Identity here is not about choosing one label forever, but about navigating different social situations with different tools.
Community, Law and Survival
If identity is fluid and situational, then so too are the structures through which people seek belonging and survival. “Community” is often spoken about as if it is stable and unified. In reality, it is uneven and sometimes fragile.
Some people find support, care, and political strength in community networks. Others experience exclusion or tension within them. Factors like class, health status, occupation, and education can be just as important as gender identity in shaping who belongs and who does not.
The same complexity emerges in relation to law and rights. Legal reforms in India claim to expand recognition for gender non-conforming people, yet they often presume a singular, stable subject who fits neatly within policy categories.

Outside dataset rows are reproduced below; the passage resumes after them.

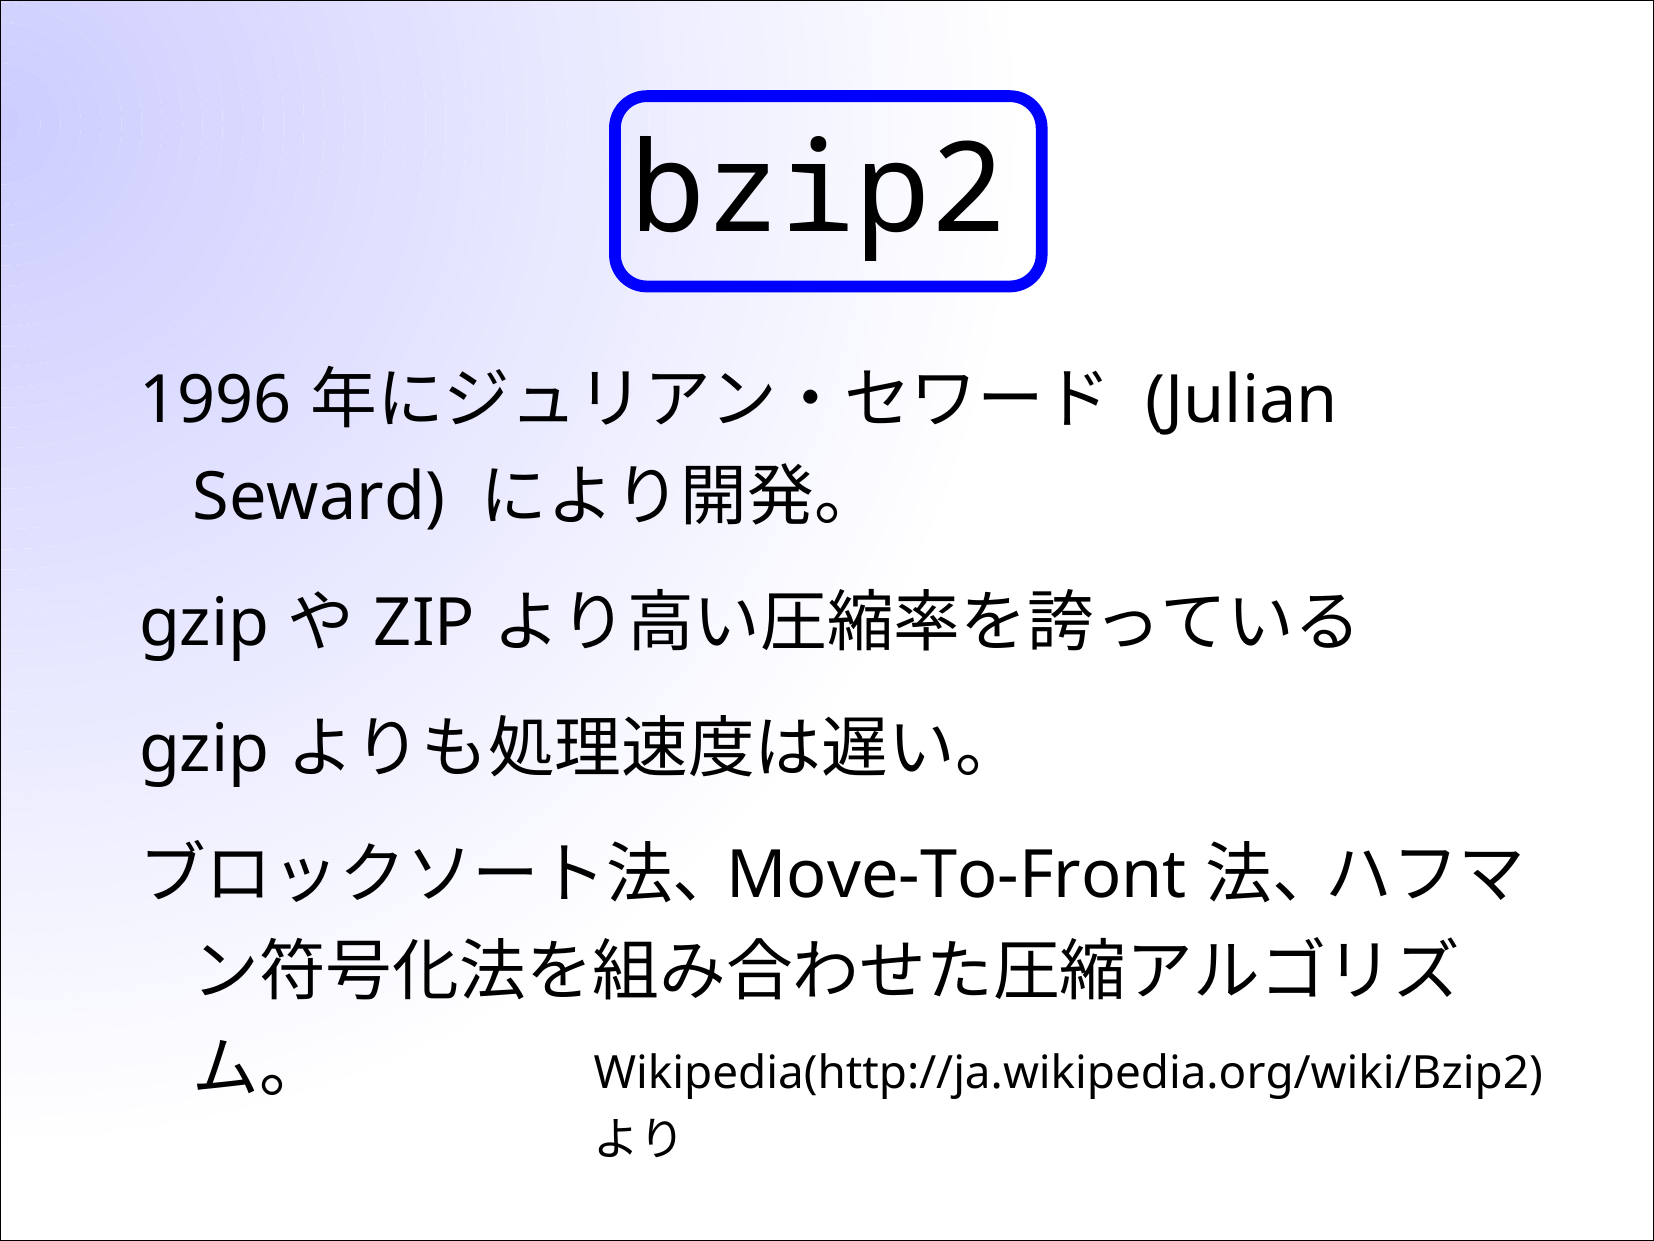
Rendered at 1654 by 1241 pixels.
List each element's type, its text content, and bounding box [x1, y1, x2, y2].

text_box Wikipedia(http://ja.wikipedia.org/wiki/Bzip2) より [593, 1039, 1617, 1132]
title bzip2 [621, 103, 1035, 280]
list 1996年にジュリアン・セワード (Julian Seward) により開発。 gzipやZIPより高い圧縮率を誇っている gzipよりも処理速度は遅い。 ブロックソート法、Move-To-Front法、ハフマン符号化法を組み合わせた圧縮アルゴリズム。 [121, 344, 1534, 1127]
title bzip2 [111, 78, 1524, 287]
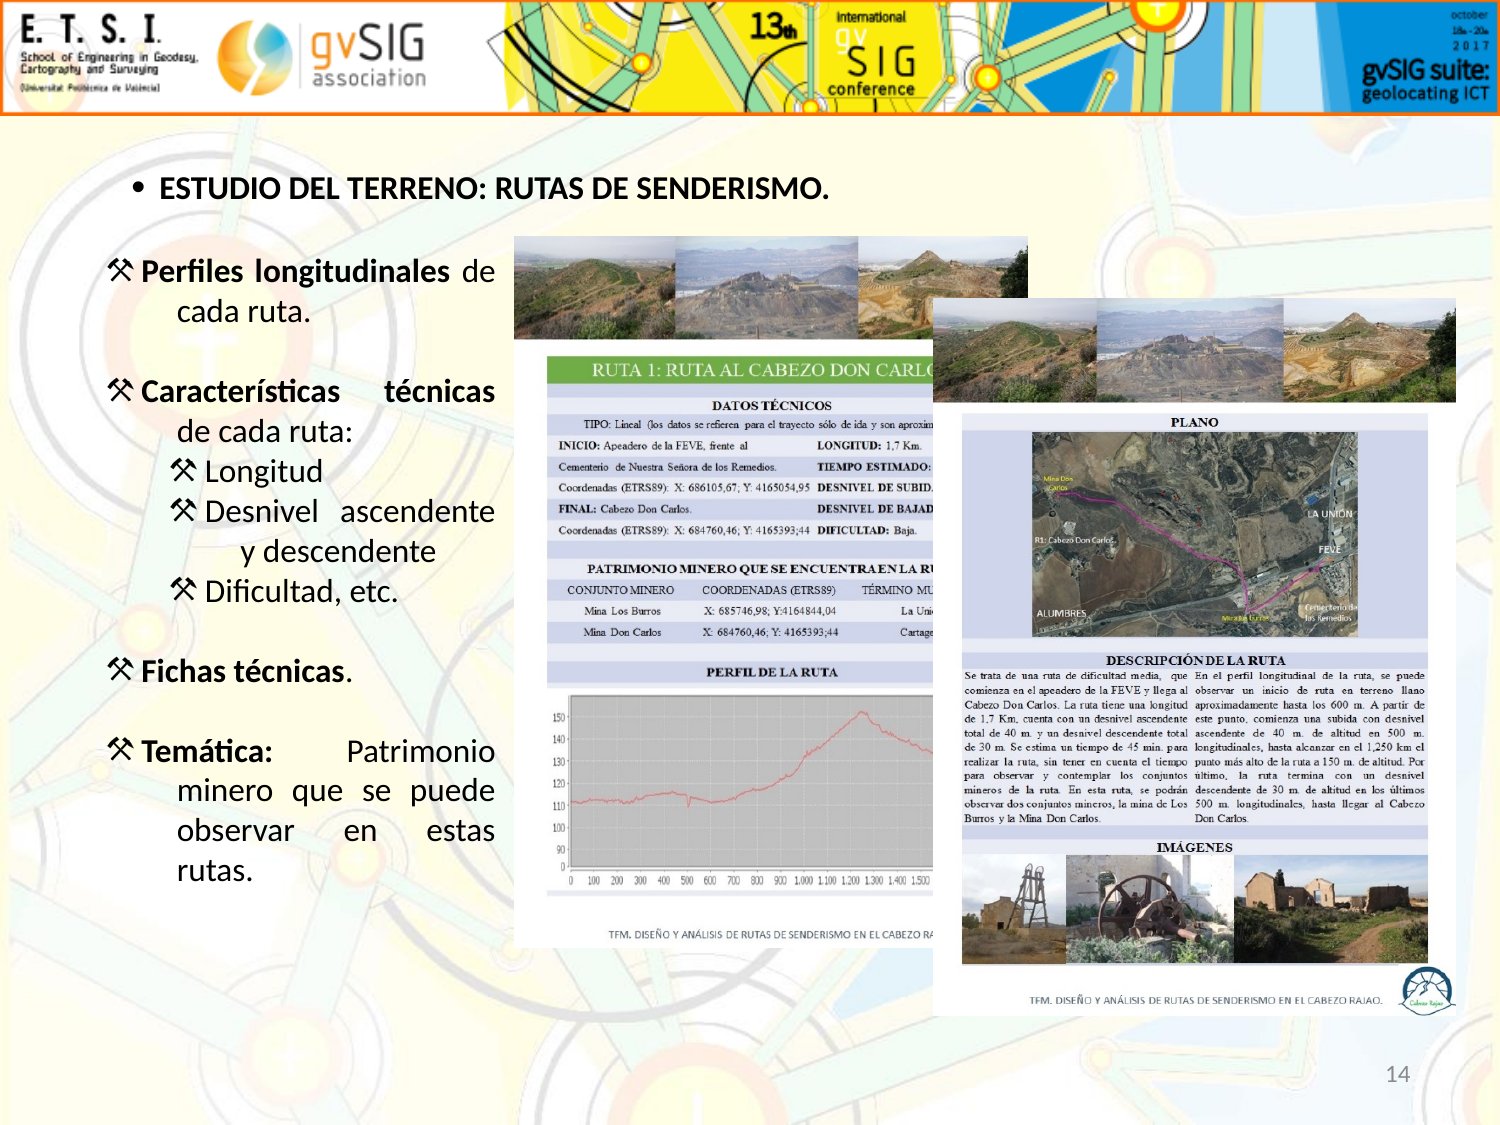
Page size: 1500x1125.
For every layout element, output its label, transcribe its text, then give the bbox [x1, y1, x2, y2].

text_box ESTUDIO DEL TERRENO: RUTAS DE SENDERISMO. [78, 160, 1209, 206]
picture [0, 0, 1500, 1125]
text_box Perfiles longitudinales de cada ruta. Características técnicas de cada ruta: Longitud Desnivel ascendente y descendente Dificultad, etc. Fichas técnicas. Temática: Patrimonio minero que se puede observar en estas rutas. [53, 244, 503, 1087]
text_box <número> [1370, 1042, 1500, 1103]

This is evident in the different versions of the Transgender Bill and the subsequent Transgender Persons (Protection of Rights) Act, 2019.
In practice, people engage with law in very different ways. Some prioritise education or formal employment. Others focus on family, intimacy, or survival. Some reject ritual practices like badhai, while others depend on them for income and belonging.
Recognition, on its own, is not enough. Without attention to material inequalities, it can unintentionally create new forms of exclusion.
Why this matters
Discussions about gender diversity are often framed as a story of progress—greater visibility, more rights, better inclusion. While these changes matter, they do not affect everyone in the same way.
What my research shows is that gender non-conforming people inhabit precarity through constant movement between visibility and concealment, community and solitude, resistance and accommodation. If there is one takeaway, it is that justice cannot be secured through identity recognition alone. It also requires sustained attention to the social and economic conditions that determine how people live, move, and belong.